* Travail demandé:
a) En une à trois phrases, expliquez pourquoi, selon l'article sur le retour du loup, celui-ci a disparu de nombreuses forêts européennes au 19ème siècle.
b) D'après l'article sur le retour du loup, dans quelle région le loup gris avait-il survécu avant de regagner les forêts françaises ?
━━━━━ Extrait ━━━━━
Le Grand Méchant Loup menacé par la Grand-Mère européenne 

Par Alexandre Boue – 15/09/2023 – Cet article n’engage que son auteur: la SCUE laisse la liberté à son équipe de publier des revues de presse sans censure.

Depuis la nuit des temps, loup et homme se côtoient pour le meilleur ou pour le pire et bien souvent dans cette deuxième situation. Qu’il soit un prédateur, un compagnon, une légende française ou bien un manteau, le loup a toujours fait partie de l’entourage de l’homme et notamment des européens. Cependant au 19ème siècle, en raison d’un rétrécissement de son territoire et de l’importance des chasses organisées, le loup a dû tirer sa révérence et disparaître définitivement de nombreuses forêts européennes au plus grand bonheur des éleveurs et sûrement des randonneurs. 

Or le loup n’a pas dit son dernier mot, car à la fin des années 90, le loup gris, qui avait survécu dans le nord de l’italie, s’est petit à petit développé pour retrouver les forêts françaises. Le cas franco-italien n’est pas isolé puisque le loup s’est développé aussi dans les forêts allemandes, autrichiennes, suédoises, suisses ou encore roumaines.
━━━━━ Jeu de données ━━━━━
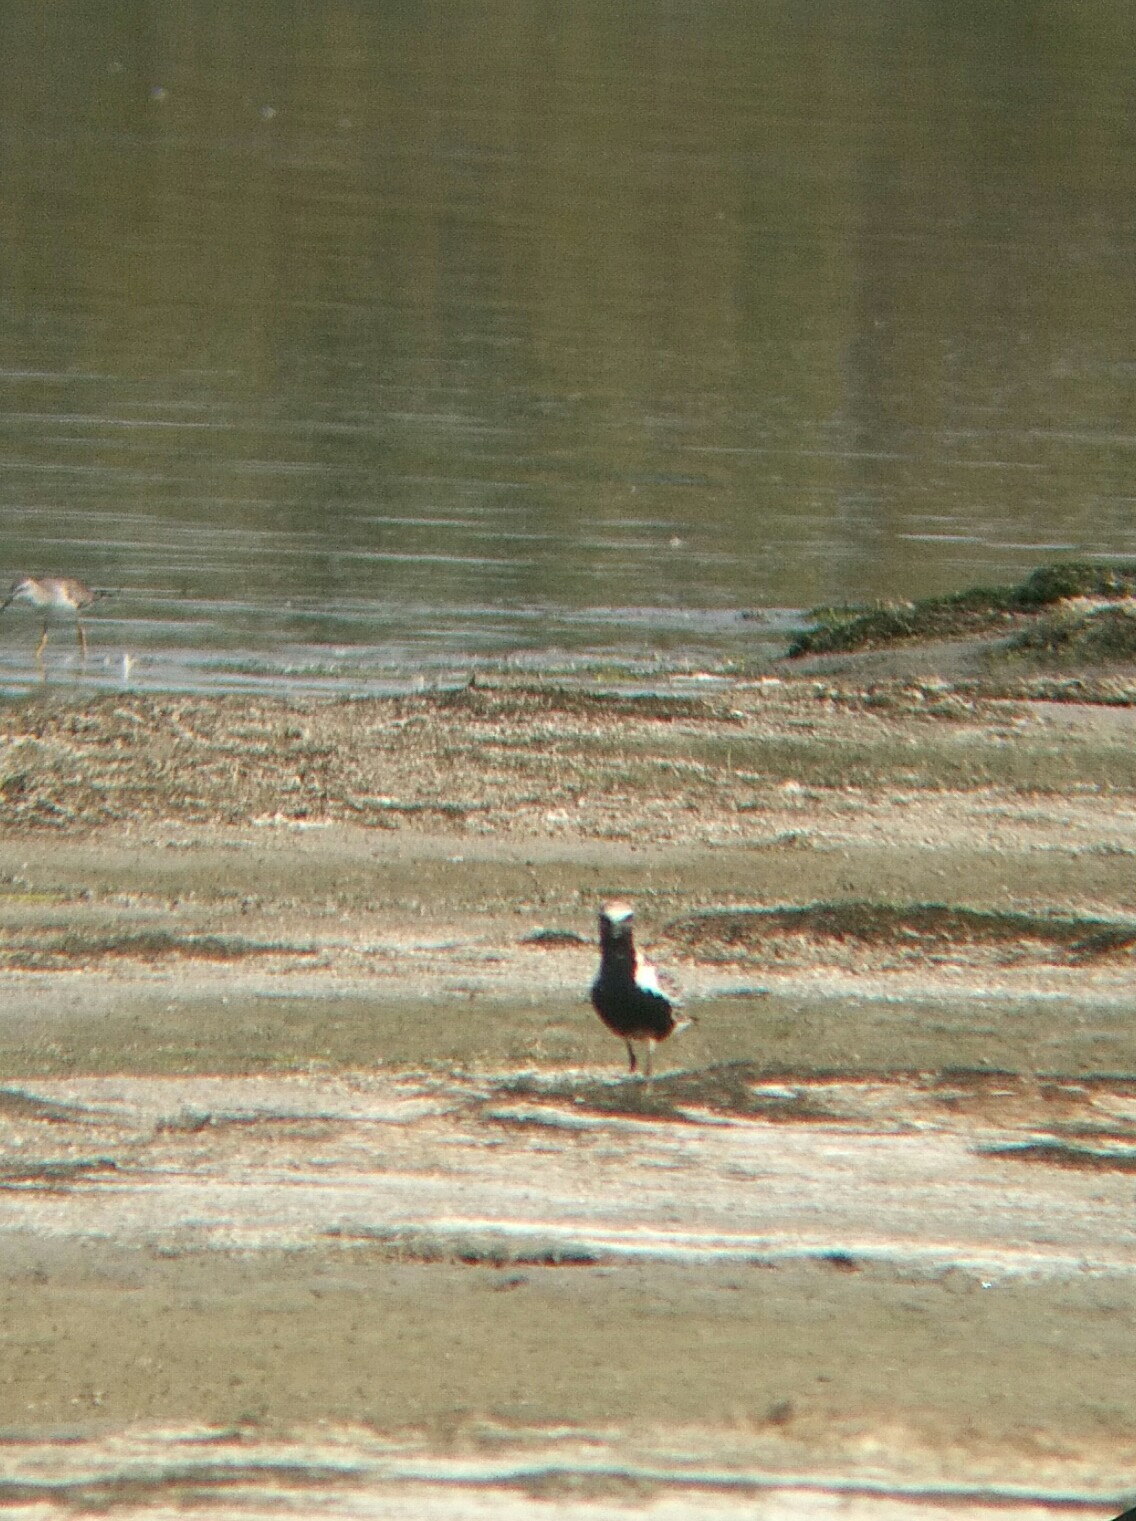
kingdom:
━━━━━
━━━━━ Jeu de données ━━━━━
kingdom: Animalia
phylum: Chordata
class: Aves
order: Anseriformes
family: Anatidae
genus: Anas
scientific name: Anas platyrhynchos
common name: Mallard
━━━━━
* Corrigé:
a) Au 19ème siècle, le loup a disparu de nombreuses forêts européennes en raison d'un rétrécissement de son territoire et de l'importance des chasses organisées.

b) Dans le nord de l'Italie.